An Interactive Tool to Find Your Content in a News-Focus Dataset and Explain Its Implications for the Data-hungry AI Models

Tech companies are using controversial methods to feed their data-hungry artificial intelligence models and are often unaware of what they’re doing.

Some clips from news sources like ABC News and The New York Times can be found in the dataset. More than 100 videos from The Verge are included in the dataset.

Proof News created an interactive tool as part of its investigation. You can use its search feature to see if your content — or your favorite YouTuber’s — appears in the dataset.

She told The Wall Street Journal that the data was publicly available or licensed, but she did not want to give any more details. When pressed by the Journal about YouTube content specifically, Murati said she “wasn’t sure about that.”

“We have terms and conditions, and we would expect people to abide by those terms and conditions when you build a product, so that’s how I felt about it,” Pichai said.

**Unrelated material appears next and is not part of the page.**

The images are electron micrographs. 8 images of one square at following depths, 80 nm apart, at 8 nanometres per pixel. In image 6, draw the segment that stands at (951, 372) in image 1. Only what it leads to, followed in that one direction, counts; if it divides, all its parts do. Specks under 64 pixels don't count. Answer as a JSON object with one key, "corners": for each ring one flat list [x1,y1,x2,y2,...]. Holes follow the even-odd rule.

The David Pakman Show: When AI Companies Pay to Promote Artificial Intelligence (Research Paper) Thousands of YouTube Videos and How They Can Be Used for Training AI

Proof News also found material from YouTube megastars, including MrBeast (289 million subscribers, two videos taken for training), Marques Brownlee (19 million subscribers, seven videos taken), Jacksepticeye (nearly 31 million subscribers, 377 videos taken), and PewDiePie (111 million subscribers, 337 videos taken). Some of the material used to train AI also promoted conspiracies such as the “flat-earth theory.”

David Pakman, host of The David pakman Show which has more than 2 million subscribers and more than 2 billion views, said that no one had asked him to use it. Nearly 160 of his videos were swept up into the YouTube Subtitles training dataset.

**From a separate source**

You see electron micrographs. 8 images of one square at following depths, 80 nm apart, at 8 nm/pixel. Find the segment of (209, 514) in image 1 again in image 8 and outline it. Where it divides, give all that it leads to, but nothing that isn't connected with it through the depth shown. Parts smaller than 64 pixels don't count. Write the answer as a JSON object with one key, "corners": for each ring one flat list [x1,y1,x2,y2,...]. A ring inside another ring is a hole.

Four people work full time on Pakman’s enterprise, which posts multiple videos each day in addition to producing a podcast, TikTok videos, and material for other platforms. If AI companies are paid, Pakman said, he should be compensated for the use of his data. He pointed out that some media companies have recently penned agreements to be paid for use of their work to train AI.

“This is my livelihood, and I put time, resources, money, and staff time into creating this content,” Pakman said. “There’s really no shortage of work.”